Answer from the Tropheus colony thread below.
(a) What price is asked for the young breeding group?
(b) How many fish were in the colony thunder_chunky had in Ontario?
(c) Into what group sizes does Discus suggest splitting the colony?

** Given passage follows **

# FS/N Van Tropheus Ikola Colony



## kodak (Apr 25, 2010)

For sale, a group of roughly 30 Tropheus Ikola, He has a young breeding group available for $500.00 His name is Justin and his phone number is 604 614 6208
He needs to move them and this is a good deal, no splitting of the colony, they must sell as a colony.
Thank you
Clayton


----------



## ovathedge (Aug 9, 2010)

Bump Bump Bump


----------



## thunder_chunky (Aug 9, 2010)

I had a colony of these guys back in ontario it was 30 of them and i paid 500 also they are a steal at that price. beautiful fish anyone who buys them will not be disappointed fun group of fish to watch


----------



## ovathedge (Aug 9, 2010)

kodak said:


> That's alot of Bass Justin.. lol bumpity bump...........


think ive blowen my woofer bump fart.......


----------



## joker1535 (May 23, 2010)

I want 10 of them


----------



## kodak (Apr 25, 2010)

joker1535 said:


> I want 10 of them


Group buy???


----------



## onefishtwofish (Apr 21, 2010)

it is for the fishes own good they stay in a large group. however, that said, even if 1 person buys them all there is no guarantee they will keep them as a group. sad but true. I applaud the owner sticking to his guns on this one as a matter of principle. he can sleep easy knowing he did his best by his fish that have no doubt brought him much pride and joy. No one has control over what happens to their fish once they relinquish them to others. One can only hope for the integrity of the buyers verbal commitment.


----------



## Discus (Apr 23, 2010)

I see there is alot of interest in this colony... Now my two cents... is split them into two groups.... 15 and 15... one bad water change and 500 bucks down the drain... i know its rare but every so often with tanks something does go wrong and you do lose fish... so i would split them up...


----------



## onefishtwofish (Apr 21, 2010)

yes i agree that would be the minimum split should one be made.


----------



## kodak (Apr 25, 2010)

onefishtwofish said:


> yes i agree that would be the minimum split should one be made.


If they were to be split, I'd do nothing less than half.


----------



## Nanokid (May 18, 2010)

** End of Given passage **
** Extracted material follows **

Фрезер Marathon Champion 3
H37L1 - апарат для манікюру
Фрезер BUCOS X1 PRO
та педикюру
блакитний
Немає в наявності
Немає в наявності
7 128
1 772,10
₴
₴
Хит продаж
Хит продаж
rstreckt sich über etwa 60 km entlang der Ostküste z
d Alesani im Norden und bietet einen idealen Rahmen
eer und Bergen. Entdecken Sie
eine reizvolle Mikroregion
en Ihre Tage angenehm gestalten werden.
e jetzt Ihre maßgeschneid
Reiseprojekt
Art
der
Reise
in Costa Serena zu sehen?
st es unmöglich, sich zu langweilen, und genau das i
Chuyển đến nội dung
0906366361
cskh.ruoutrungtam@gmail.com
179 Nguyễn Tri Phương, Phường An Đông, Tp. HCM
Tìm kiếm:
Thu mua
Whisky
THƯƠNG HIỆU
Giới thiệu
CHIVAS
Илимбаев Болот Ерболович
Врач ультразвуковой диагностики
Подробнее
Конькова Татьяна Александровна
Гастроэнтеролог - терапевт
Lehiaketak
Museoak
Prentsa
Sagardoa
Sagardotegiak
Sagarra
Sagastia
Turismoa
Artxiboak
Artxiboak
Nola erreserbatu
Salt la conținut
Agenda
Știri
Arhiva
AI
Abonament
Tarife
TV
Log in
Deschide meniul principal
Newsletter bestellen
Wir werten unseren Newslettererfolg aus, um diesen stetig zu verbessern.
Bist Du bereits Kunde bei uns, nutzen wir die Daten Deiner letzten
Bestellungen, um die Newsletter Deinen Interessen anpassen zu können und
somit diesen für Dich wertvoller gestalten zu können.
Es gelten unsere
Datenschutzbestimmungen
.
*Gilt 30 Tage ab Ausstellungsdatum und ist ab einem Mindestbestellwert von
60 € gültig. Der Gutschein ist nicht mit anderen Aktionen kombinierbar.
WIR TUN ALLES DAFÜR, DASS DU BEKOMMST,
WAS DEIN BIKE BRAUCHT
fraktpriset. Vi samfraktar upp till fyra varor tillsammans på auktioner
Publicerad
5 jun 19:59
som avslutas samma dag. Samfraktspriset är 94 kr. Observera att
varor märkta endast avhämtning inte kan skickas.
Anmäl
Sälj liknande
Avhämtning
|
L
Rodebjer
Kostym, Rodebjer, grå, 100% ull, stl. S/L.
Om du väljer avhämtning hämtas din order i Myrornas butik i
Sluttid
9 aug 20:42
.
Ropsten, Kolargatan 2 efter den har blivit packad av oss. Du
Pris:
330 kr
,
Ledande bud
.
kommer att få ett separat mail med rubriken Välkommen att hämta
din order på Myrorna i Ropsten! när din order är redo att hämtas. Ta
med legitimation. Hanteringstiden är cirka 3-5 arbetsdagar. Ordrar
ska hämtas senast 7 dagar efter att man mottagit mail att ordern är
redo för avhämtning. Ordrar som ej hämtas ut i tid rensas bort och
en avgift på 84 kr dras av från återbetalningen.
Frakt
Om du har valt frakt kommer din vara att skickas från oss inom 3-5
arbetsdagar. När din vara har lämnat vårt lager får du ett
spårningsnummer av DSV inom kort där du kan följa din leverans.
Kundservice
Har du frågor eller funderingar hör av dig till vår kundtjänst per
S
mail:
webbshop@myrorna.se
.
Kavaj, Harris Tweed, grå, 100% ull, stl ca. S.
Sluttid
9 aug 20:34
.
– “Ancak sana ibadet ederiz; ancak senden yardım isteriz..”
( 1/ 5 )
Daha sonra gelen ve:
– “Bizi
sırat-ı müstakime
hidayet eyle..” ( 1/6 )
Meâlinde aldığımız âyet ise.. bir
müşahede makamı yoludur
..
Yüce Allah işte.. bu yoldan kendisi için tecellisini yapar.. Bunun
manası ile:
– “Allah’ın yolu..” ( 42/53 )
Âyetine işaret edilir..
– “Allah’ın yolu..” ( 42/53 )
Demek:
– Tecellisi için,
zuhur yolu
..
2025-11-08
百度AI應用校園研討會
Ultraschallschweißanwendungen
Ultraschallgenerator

** End of Extracted material **
** Extracted material follows **

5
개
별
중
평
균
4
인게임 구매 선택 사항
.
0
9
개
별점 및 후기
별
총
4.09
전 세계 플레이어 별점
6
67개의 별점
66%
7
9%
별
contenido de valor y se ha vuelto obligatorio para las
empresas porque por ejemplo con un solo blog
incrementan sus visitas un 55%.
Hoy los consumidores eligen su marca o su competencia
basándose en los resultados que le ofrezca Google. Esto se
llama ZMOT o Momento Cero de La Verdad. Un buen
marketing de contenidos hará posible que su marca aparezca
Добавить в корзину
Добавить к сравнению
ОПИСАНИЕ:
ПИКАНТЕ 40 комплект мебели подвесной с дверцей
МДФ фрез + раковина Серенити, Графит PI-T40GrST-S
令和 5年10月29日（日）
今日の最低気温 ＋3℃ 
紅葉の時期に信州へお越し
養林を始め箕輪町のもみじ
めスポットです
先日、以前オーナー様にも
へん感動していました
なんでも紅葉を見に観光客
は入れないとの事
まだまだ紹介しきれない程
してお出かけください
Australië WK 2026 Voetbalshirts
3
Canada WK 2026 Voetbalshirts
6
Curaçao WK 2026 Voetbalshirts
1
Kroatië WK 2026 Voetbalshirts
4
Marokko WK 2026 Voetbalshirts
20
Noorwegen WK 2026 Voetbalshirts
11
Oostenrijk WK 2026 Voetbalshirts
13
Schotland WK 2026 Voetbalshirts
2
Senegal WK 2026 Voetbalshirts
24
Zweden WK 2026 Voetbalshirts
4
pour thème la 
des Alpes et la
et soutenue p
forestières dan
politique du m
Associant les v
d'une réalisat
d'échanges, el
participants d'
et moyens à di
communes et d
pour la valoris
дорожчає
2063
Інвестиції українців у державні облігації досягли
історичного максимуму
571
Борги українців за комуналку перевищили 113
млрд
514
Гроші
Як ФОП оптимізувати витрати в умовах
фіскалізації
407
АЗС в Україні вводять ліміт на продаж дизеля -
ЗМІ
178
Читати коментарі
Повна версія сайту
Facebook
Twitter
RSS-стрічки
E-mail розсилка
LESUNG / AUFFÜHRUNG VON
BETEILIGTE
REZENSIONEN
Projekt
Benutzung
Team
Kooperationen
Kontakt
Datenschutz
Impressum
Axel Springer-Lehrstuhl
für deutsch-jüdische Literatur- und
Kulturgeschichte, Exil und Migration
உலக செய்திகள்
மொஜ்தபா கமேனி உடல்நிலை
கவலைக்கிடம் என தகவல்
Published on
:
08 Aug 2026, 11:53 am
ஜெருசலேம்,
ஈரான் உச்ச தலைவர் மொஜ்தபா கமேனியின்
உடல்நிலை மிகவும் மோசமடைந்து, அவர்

** End of Extracted material **

■ **Answer to the exercise**
(a) $500.00
(b) 30
(c) Two groups of 15